Never underestimate the power of human stupidity - RAH I'm old. I know stuff - JSOP
-
Two and a half weeks ago, I was asked to upgrade one of our core software packages to the latest version. I contacted our supplier and they said, (because of security), they would need to white-list us to allow access to their download website. It took just over a week for that to happen. As soon as it was done, I pointed my browser at their download website and got "Website blocked". Yep! Our security was not letting me out - because, (they claimed), it was a non-business related site. So I then had to request our security to white-list our supplier's site. That, again, took over a week. This morning, I finally got access and logged into the download site. I clicked on the .zip file to download it - and... ... Nope! I'm not allowed to download that type of file. Back to security! Yes, I understand that we can't just leave the doors open - because there are bad people out there. But bricking them up and needing to get the builders in to let you in and out seems a 'little' impractical. Seriously doing my head in! :wtf: :mad: :wtf: :mad:
-
Change control boards have nothing to do with security and everything to do with the non-technical Six Sigma crowd moving into the cybersecurity field. Those people are, of course, the actual baddies.

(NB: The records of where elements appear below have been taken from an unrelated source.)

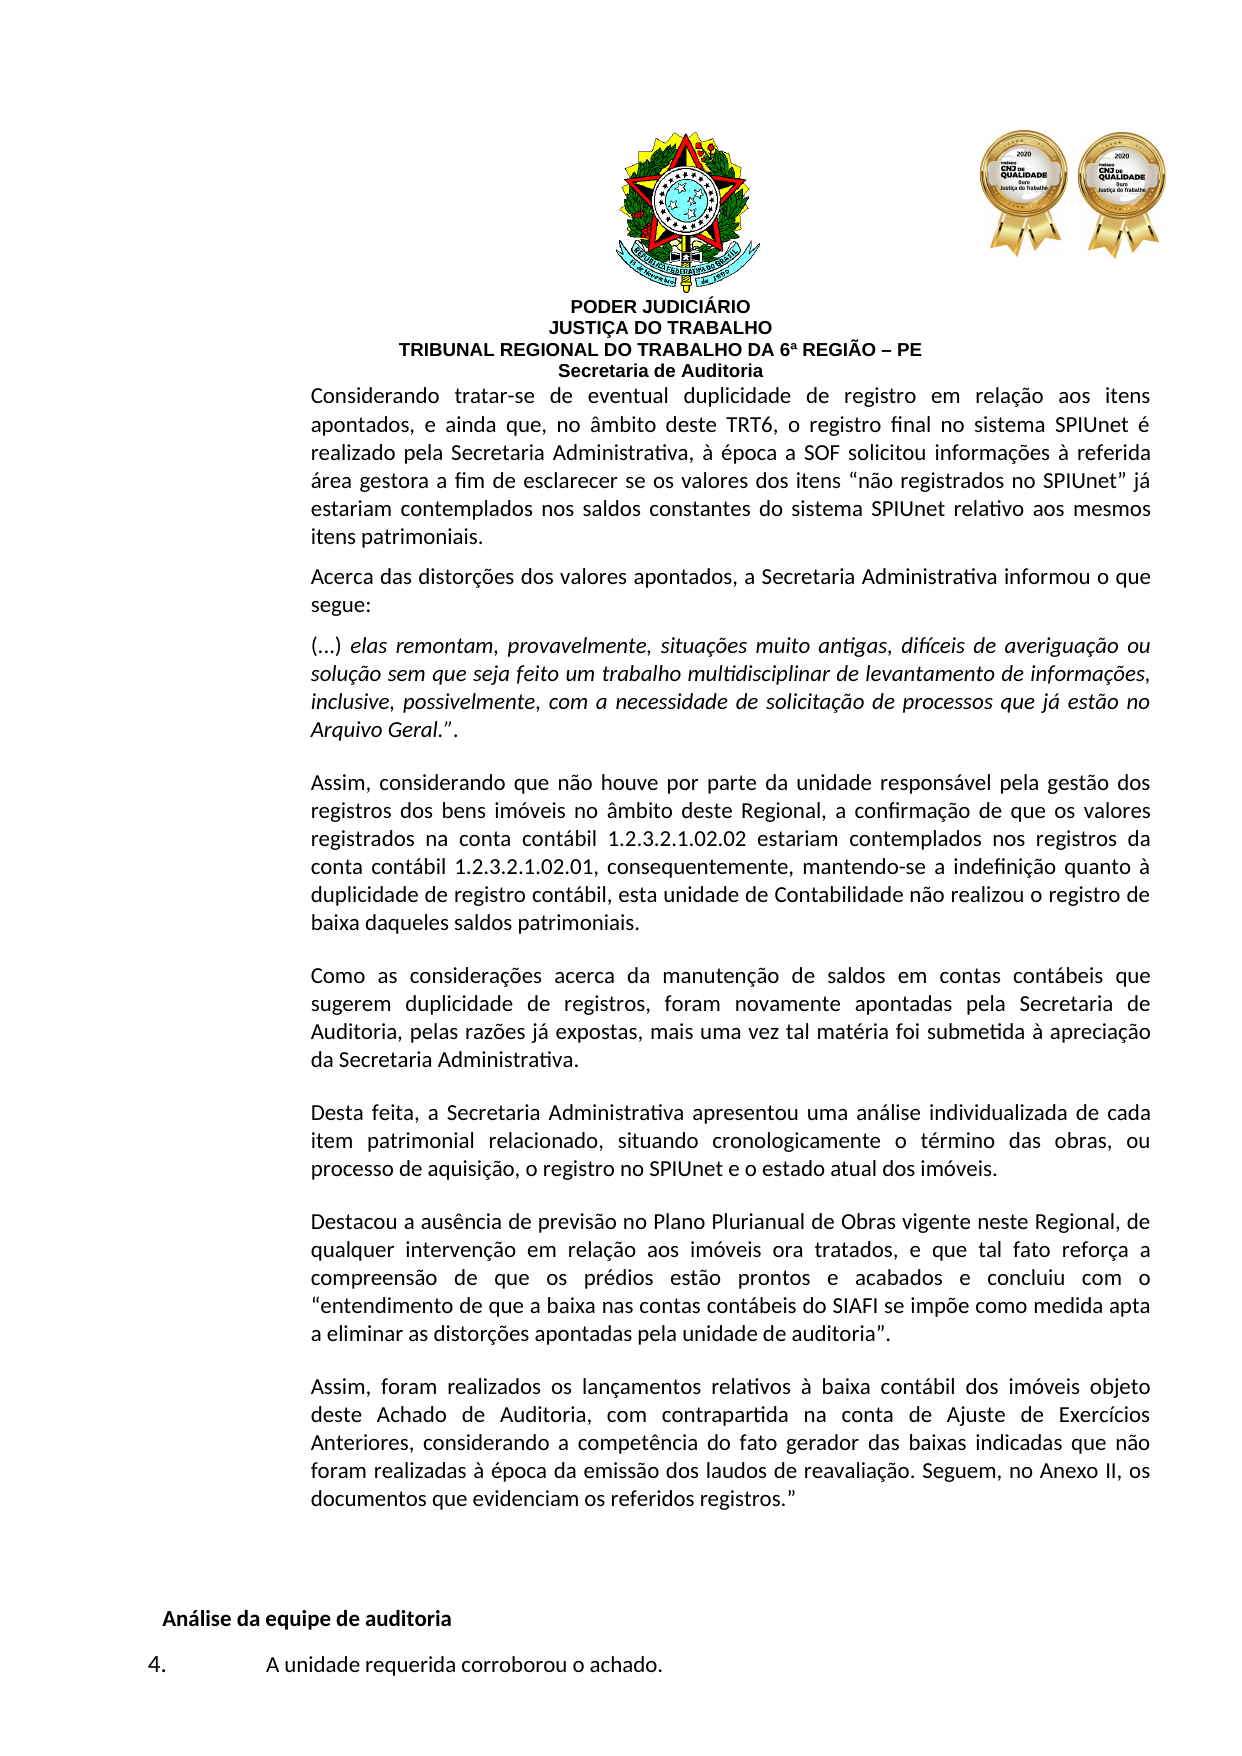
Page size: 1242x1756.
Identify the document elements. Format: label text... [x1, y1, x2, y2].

text Considerando tratar-se de eventual duplicidade de registro em relação aos itens apontados, e ainda que, no âmbito deste TRT6, o registro final no sistema SPIUnet é realizado pela Secretaria Administrativa, à época a SOF solicitou informações à referida área gestora a fim de esclarecer se os valores dos itens “não registrados no SPIUnet” já estariam contemplados nos saldos constantes do sistema SPIUnet relativo aos mesmos itens patrimoniais. [311, 382, 1152, 550]
text Destacou a ausência de previsão no Plano Plurianual de Obras vigente neste Regional, de qualquer intervenção em relação aos imóveis ora tratados, e que tal fato reforça a compreensão de que os prédios estão prontos e acabados e concluiu com o “entendimento de que a baixa nas contas contábeis do SIAFI se impõe como medida apta a eliminar as distorções apontadas pela unidade de auditoria”. [311, 1207, 1152, 1347]
text Assim, considerando que não houve por parte da unidade responsável pela gestão dos registros dos bens imóveis no âmbito deste Regional, a confirmação de que os valores registrados na conta contábil 1.2.3.2.1.02.02 estariam contemplados nos registros da conta contábil 1.2.3.2.1.02.01, consequentemente, mantendo-se a indefinição quanto à duplicidade de registro contábil, esta unidade de Contabilidade não realizou o registro de baixa daqueles saldos patrimoniais. [311, 768, 1152, 936]
text Acerca das distorções dos valores apontados, a Secretaria Administrativa informou o que segue: [311, 562, 1152, 618]
text (...) elas remontam, provavelmente, situações muito antigas, difíceis de averiguação ou solução sem que seja feito um trabalho multidisciplinar de levantamento de informações, inclusive, possivelmente, com a necessidade de solicitação de processos que já estão no Arquivo Geral.”. [311, 631, 1152, 743]
list A unidade requerida corroborou o achado. [148, 1648, 1153, 1679]
text Assim, foram realizados os lançamentos relativos à baixa contábil dos imóveis objeto deste Achado de Auditoria, com contrapartida na conta de Ajuste de Exercícios Anteriores, considerando a competência do fato gerador das baixas indicadas que não foram realizadas à época da emissão dos laudos de reavaliação. Seguem, no Anexo II, os documentos que evidenciam os referidos registros.” [311, 1372, 1152, 1512]
subtitle Análise da equipe de auditoria [148, 1604, 1187, 1632]
picture [610, 123, 764, 296]
picture [1077, 131, 1167, 260]
text Desta feita, a Secretaria Administrativa apresentou uma análise individualizada de cada item patrimonial relacionado, situando cronologicamente o término das obras, ou processo de aquisição, o registro no SPIUnet e o estado atual dos imóveis. [311, 1098, 1152, 1182]
picture [979, 130, 1069, 258]
text Como as considerações acerca da manutenção de saldos em contas contábeis que sugerem duplicidade de registros, foram novamente apontadas pela Secretaria de Auditoria, pelas razões já expostas, mais uma vez tal matéria foi submetida à apreciação da Secretaria Administrativa. [311, 961, 1152, 1073]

"Never attribute to malice that which can be explained by stupidity." - Hanlon's Razor
I'm convinced that were it ever to be studied honestly, we'd find out that 95% of the world's current problems were either caused or exacerbated by process honks trying to shoehorn trendy methodologies in everywhere. I also think that, sooner or later, some process monkey is going to figure out a way to position 6 Sigma, Agile, Business of Management, and open source in to a single super-methodology, which will cause the universe to BSOD.